#### Data for the task
Segment Open

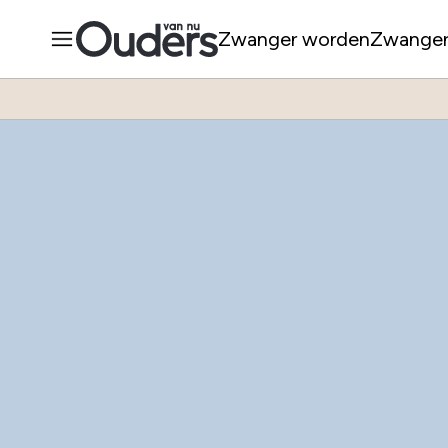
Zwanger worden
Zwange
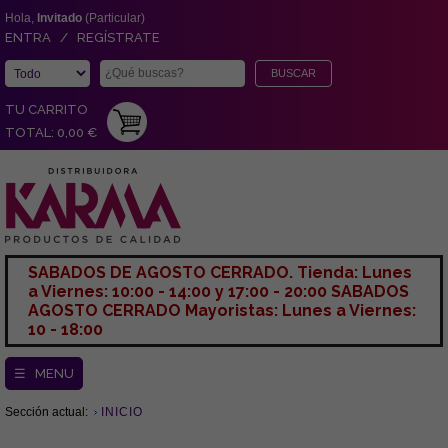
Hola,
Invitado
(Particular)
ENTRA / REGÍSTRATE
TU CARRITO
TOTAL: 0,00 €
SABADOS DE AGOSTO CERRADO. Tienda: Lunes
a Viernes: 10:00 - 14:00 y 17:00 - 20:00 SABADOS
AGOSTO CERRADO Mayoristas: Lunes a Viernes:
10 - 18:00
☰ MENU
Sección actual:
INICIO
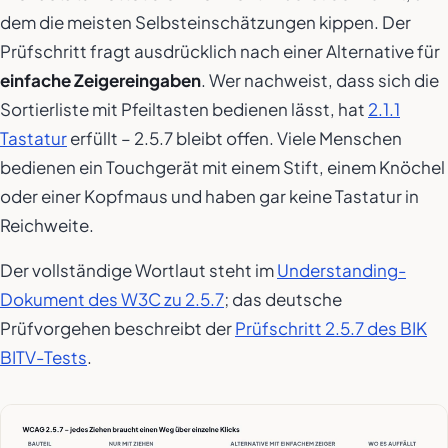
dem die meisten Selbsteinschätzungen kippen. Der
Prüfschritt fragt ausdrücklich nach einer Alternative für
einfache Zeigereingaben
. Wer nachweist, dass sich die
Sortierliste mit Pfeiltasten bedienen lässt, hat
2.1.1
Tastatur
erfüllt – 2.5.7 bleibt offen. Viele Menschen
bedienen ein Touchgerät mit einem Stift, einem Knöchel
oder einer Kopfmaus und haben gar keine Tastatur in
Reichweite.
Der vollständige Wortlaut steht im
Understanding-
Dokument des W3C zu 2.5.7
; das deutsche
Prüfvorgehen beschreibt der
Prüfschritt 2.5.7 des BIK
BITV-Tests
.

Segment Closed
Segment Open

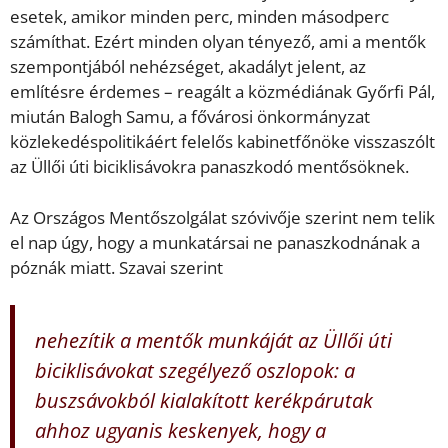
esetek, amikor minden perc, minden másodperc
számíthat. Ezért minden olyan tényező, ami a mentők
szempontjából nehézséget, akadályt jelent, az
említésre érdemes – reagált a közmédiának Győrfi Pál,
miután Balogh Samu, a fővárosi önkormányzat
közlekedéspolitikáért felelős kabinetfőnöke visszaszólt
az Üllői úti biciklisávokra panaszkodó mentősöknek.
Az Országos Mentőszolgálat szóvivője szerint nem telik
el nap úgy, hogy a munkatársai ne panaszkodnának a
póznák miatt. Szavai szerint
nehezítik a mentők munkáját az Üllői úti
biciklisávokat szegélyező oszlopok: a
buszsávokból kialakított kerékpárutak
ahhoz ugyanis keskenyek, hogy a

Segment Closed
Segment Open

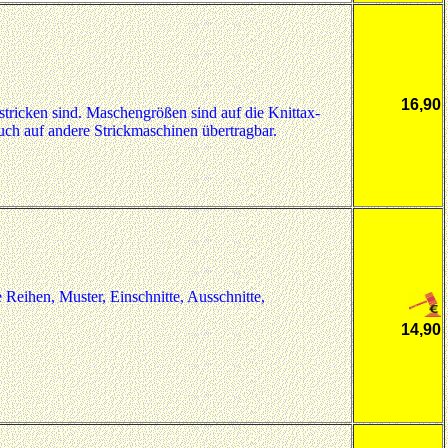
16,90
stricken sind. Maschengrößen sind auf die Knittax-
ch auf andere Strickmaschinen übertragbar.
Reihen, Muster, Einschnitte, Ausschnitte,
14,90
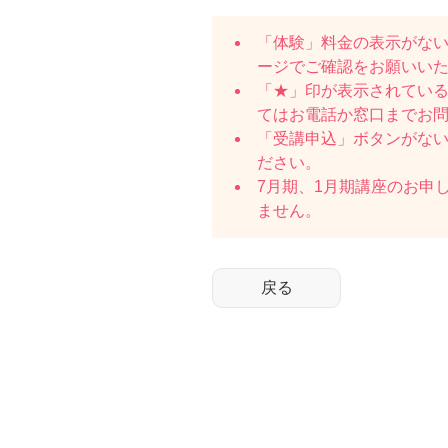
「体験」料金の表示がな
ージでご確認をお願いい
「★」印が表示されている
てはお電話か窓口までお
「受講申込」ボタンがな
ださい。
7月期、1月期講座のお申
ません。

Segment Closed

#### Exercise requirements
Retype the entries word for word, starting at the line that contains "esetek, amikor minden perc, minden másodperc" and ending with the line that contains "ahhoz ugyanis keskenyek, hogy a", both lines included.

#### Output for this exercise
esetek, amikor minden perc, minden másodperc
számíthat. Ezért minden olyan tényező, ami a mentők
szempontjából nehézséget, akadályt jelent, az
említésre érdemes – reagált a közmédiának Győrfi Pál,
miután Balogh Samu, a fővárosi önkormányzat
közlekedéspolitikáért felelős kabinetfőnöke visszaszólt
az Üllői úti biciklisávokra panaszkodó mentősöknek.
Az Országos Mentőszolgálat szóvivője szerint nem telik
el nap úgy, hogy a munkatársai ne panaszkodnának a
póznák miatt. Szavai szerint
nehezítik a mentők munkáját az Üllői úti
biciklisávokat szegélyező oszlopok: a
buszsávokból kialakított kerékpárutak
ahhoz ugyanis keskenyek, hogy a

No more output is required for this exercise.